List every age stated as a number in the essay below about loss and chance meetings, and say whom each age belongs to.

> [EXERCISE PASSAGE]
====================
While walking home from work the other day, I ran into someone I hadn't seen in a year. Once upon a time she was a neighbour in the first apartment I lived in after moving to Saskatoon. We were quick friends that initially bonded in anger over our slumlord's questionable – often illegal – practices, but then came to realize how similar our upbringing and personalities were ("only children" tend to be a breed apart).
"Deborah - where have you been?" she asked. "I was literally just thinking about you, wondering what you were up to!"
After telling her about my father's unexpected diagnosis, decline and much too early death, she related her own story of losing her mother. Every emotion, every circumstance I've been going through a new commonality between us.
It's funny how life works.
How just the right people seem to enter one's life at just the right time.
There's more to this existence than simple happenstance. There has to be. Coincidence could not possibly be so perfectly, intricately, wondrously orchestrated. Another friend explained it as such: "our souls all have something to learn in this lifetime. Different people help us achieve it…if we open ourselves to the possibility."
No matter how dark my mood or dour my outlook, I've constantly been reminded that I am not alone. These feelings may hold their own validity but they are finite. Under a rock, around the corner or within the fire lies the resolution the soul seeks, unveiled by both angels and devils alike.
My main goal right now is to outlive my mother.
As I'm 34-years-old and she's 65-years-old, this should happen without question. In the grand scheme of things though, the choice isn't entirely within my dominion. At the end of my father's life, he questioned living a frugal, healthy lifestyle only to spend his final days at war with his own body. "Eat the cookies." he told me in regards to denying my sweettooth. "Your grandfather did and he's eighty-five. I didn't and I won't make it past sixty-three."
====================
> [Transcribed page contents]
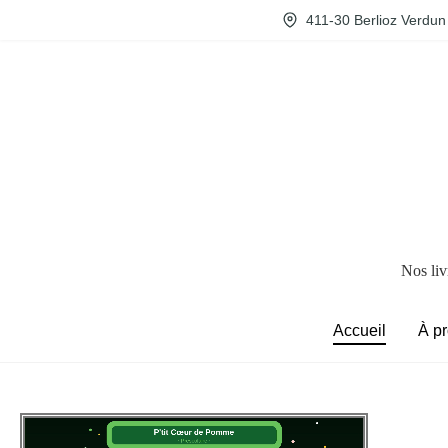
411-30 Berlioz Verdu
Nos liv
Accueil
À p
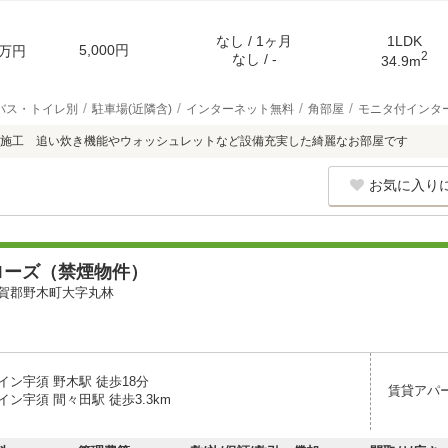
なし / 1ヶ月
1LDK
5,000円
万円
2
なし / -
34.9m
バス・トイレ別
駐車場(近隣含)
インターネット無料
角部屋
モニタ付インタ
ス施工 追い炊き機能やウォッシュレットなど設備充実した綺麗なお部屋です
お気に入り
ローズ（禁煙物件）
賀郡野木町大字丸林
イン宇須 野木駅 徒歩18分
賃貸アパ
ン宇須 間々田駅 徒歩3.3km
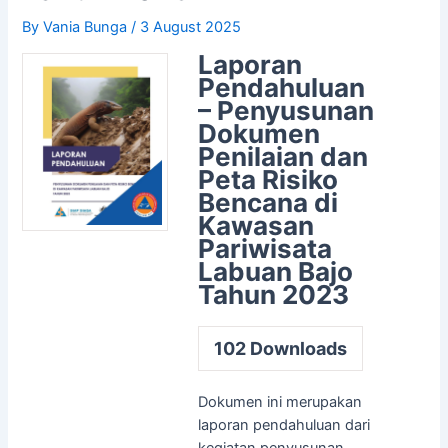
By
Vania Bunga
/
3 August 2025
Laporan
Pendahuluan
– Penyusunan
Dokumen
Penilaian dan
Peta Risiko
Bencana di
Kawasan
Pariwisata
Labuan Bajo
Tahun 2023
102
Downloads
Dokumen ini merupakan
laporan pendahuluan dari
kegiatan penyusunan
====================
> [EXPECTED ANSWER]
- 34: the writer
- 65: the writer's mother
- Eighty-five: the writer's grandfather
- Sixty-three: the writer's father, as the age he said he would not make it past